* **OBJETIVO DA TAREFA**:
Responda, por favor, com base no trecho para leitura:
1. Em que ano Melissa Mota concluiu o mestrado?
2. Que disciplina Luiz Sávio de Almeida ensina?
3. Qual é o nome da aluna especial que o Campus traz hoje?

* **TRECHO PARA LEITURA**:

□ □ □

Melissa Mota
Possui graduação em Arquitetura e Urbanismo (UFAL - 2001) e
mestrado em Desenvolvimento e Meio Ambiente (PRODEMA/UFAL - 2005). Atualmente é
doutoranda do Programa de Pós-Graduação em Dinâmicas do Espaço Habitado e
integrante do Grupo de Pesquisa Estudos da Paisagem (FAU/UFAL).
Dois dedos de prosa
Ensino uma disciplina chamada
Formação do Espaço Alagoano em programa de Mestrado mantido pela Universidade
Federal de Alagoas; os alunos são pessoas diretamente envolvidos nos trabalhos
acadêmicos ou que desejam participar de uma pósgraduação. No primeiro caso, são mestrandos e
doutorandos e, no segundo, temos os chamados alunos especiais. Geralmente peço
que – a pessoa desejando – me entregue toda semana, observações que fizeram sobre o cotidiano, tanto no viés atual, quanto no campo da
memória.
Além de achar curioso o que era
apresentado, eu tinha a certeza de que preparava um presente para o futuro. Já
pensou, quando um historiador encontrar
um pacote com uns 300 textos deste tipo? Daria um belo escrito. Agora, decidi
partilhar o acervo, publicando,
vez em quando, alguns dos textos.
Hoje,
Campus traz uma doutoranda (Melissa) e uma aluna especial (Myllena), belos
textos. Vamos ler! Discutir e ver o jogo entre a memória, o tempo, a
observação.
Um
abraço
Luiz
Sávio de Almeida.

□ □ □

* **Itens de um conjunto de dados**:

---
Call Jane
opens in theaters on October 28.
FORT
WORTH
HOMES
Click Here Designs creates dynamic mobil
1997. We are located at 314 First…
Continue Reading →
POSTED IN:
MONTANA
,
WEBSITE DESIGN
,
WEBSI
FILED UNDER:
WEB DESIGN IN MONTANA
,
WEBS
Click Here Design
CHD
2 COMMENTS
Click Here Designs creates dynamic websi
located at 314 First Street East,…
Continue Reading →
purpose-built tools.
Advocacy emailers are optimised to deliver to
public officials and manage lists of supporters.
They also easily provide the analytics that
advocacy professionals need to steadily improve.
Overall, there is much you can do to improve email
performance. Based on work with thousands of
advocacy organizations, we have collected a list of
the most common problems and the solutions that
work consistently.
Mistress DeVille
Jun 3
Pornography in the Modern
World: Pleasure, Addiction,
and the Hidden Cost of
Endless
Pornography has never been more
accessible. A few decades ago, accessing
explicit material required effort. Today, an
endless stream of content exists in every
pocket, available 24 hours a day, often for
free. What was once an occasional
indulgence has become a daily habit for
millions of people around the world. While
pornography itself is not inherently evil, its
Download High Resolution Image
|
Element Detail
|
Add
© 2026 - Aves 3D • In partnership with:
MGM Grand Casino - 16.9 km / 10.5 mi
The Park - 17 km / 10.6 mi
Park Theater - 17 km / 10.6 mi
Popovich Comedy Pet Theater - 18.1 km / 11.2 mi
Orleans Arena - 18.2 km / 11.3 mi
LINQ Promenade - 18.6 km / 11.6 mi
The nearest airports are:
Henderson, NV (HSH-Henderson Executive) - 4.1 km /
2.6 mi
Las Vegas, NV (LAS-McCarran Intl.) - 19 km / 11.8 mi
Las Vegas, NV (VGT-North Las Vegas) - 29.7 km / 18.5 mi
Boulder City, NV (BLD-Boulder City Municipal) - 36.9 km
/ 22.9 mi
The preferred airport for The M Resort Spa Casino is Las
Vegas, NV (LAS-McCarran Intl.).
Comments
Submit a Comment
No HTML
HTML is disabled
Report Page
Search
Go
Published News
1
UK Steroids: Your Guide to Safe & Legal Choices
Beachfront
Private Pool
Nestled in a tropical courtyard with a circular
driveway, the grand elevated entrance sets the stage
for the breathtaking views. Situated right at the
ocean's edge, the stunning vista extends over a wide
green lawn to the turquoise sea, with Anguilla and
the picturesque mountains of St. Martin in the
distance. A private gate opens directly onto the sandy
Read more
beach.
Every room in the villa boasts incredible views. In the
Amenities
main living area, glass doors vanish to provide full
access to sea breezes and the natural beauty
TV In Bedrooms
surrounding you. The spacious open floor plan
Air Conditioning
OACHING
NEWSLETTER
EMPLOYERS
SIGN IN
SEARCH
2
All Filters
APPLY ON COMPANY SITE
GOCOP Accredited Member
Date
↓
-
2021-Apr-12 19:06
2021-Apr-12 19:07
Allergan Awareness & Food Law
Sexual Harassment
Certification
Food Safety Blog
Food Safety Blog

□ □ □

* **RESOLUÇÃO**:
1. Em 2005.
2. Formação do Espaço Alagoano.
3. Myllena.